_INFORMATION PROVIDED_:
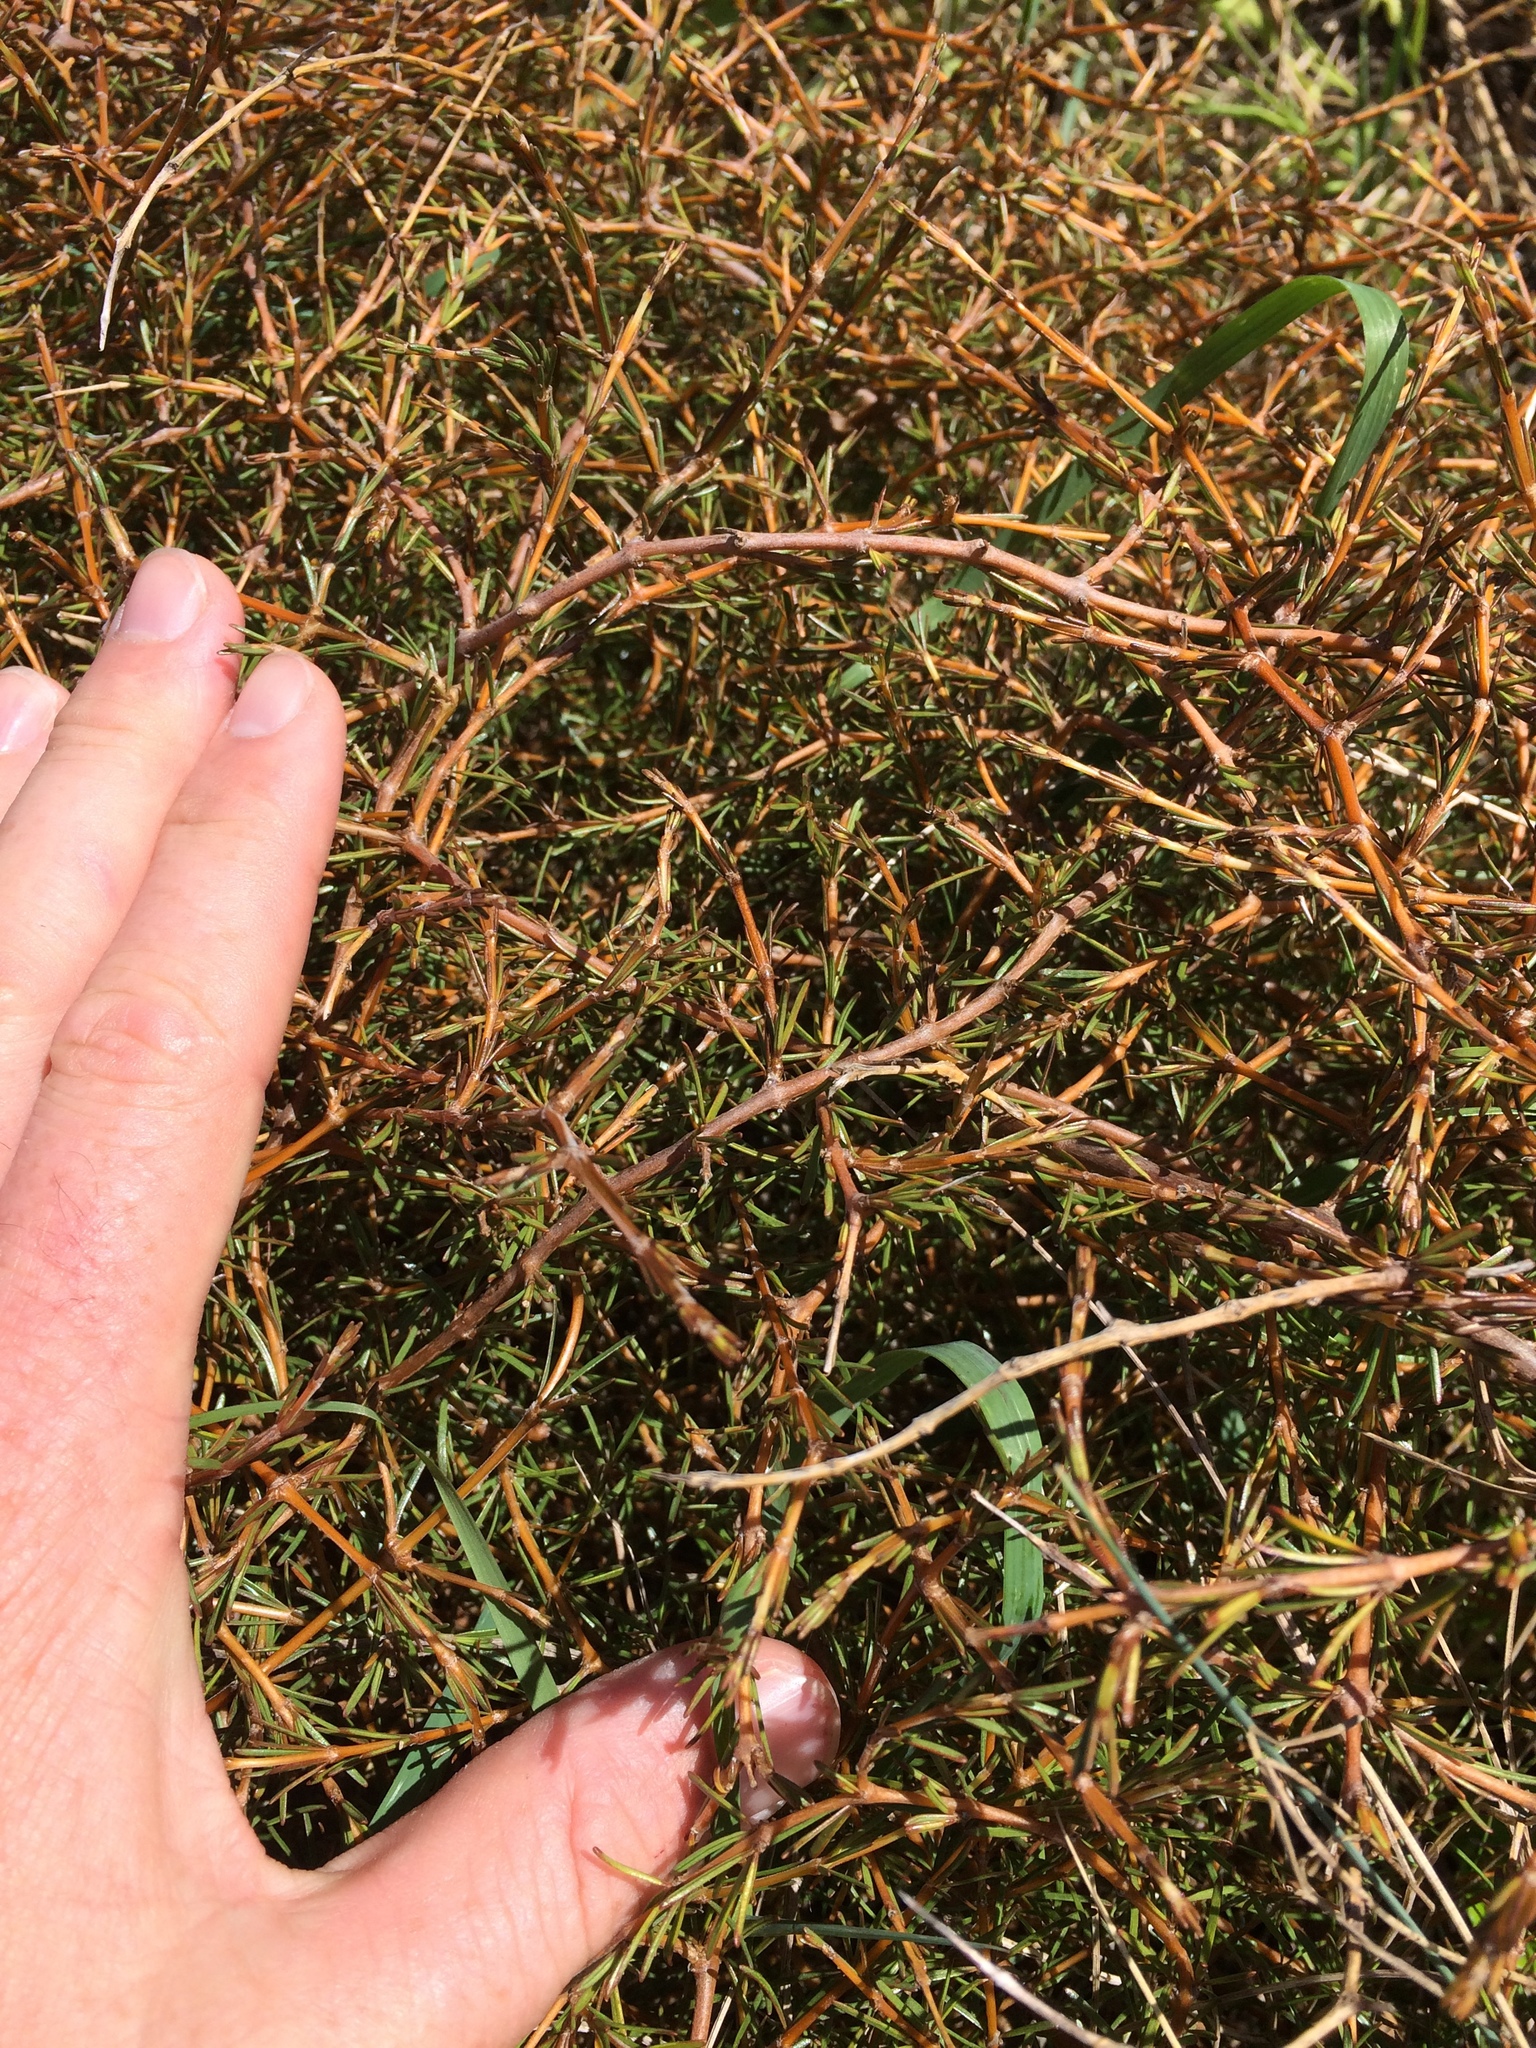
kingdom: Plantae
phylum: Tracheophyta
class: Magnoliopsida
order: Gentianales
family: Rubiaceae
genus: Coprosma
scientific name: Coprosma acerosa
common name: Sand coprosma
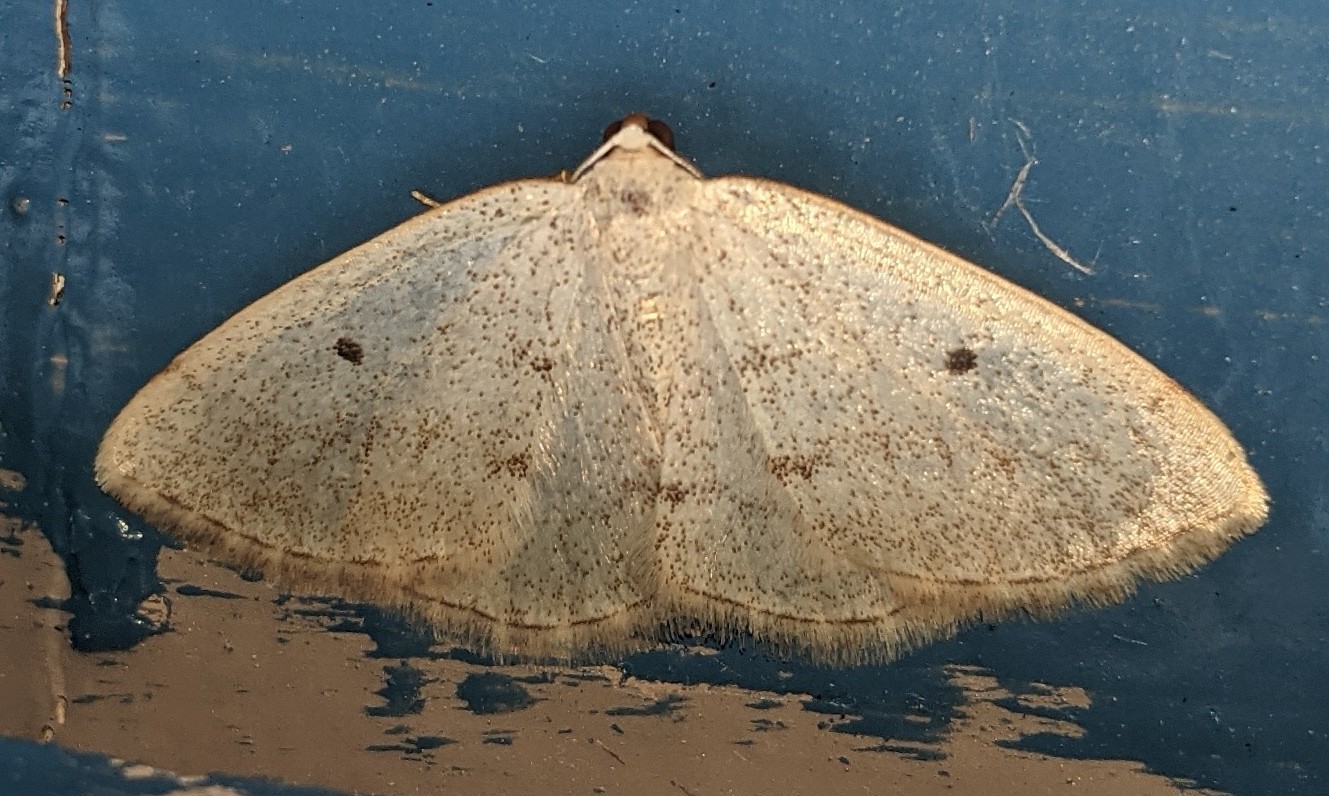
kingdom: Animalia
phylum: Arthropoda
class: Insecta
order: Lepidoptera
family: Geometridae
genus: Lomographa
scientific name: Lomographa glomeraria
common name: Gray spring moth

_PROMPT_: Rewrite all of the material above, switching "common name" to "vernacular name" and leaving every other word as it stands. Don't include the pictures.

_THE OUTPUT_:
kingdom: Plantae
phylum: Tracheophyta
class: Magnoliopsida
order: Gentianales
family: Rubiaceae
genus: Coprosma
scientific name: Coprosma acerosa
vernacular name: Sand coprosma
kingdom: Animalia
phylum: Arthropoda
class: Insecta
order: Lepidoptera
family: Geometridae
genus: Lomographa
scientific name: Lomographa glomeraria
vernacular name: Gray spring moth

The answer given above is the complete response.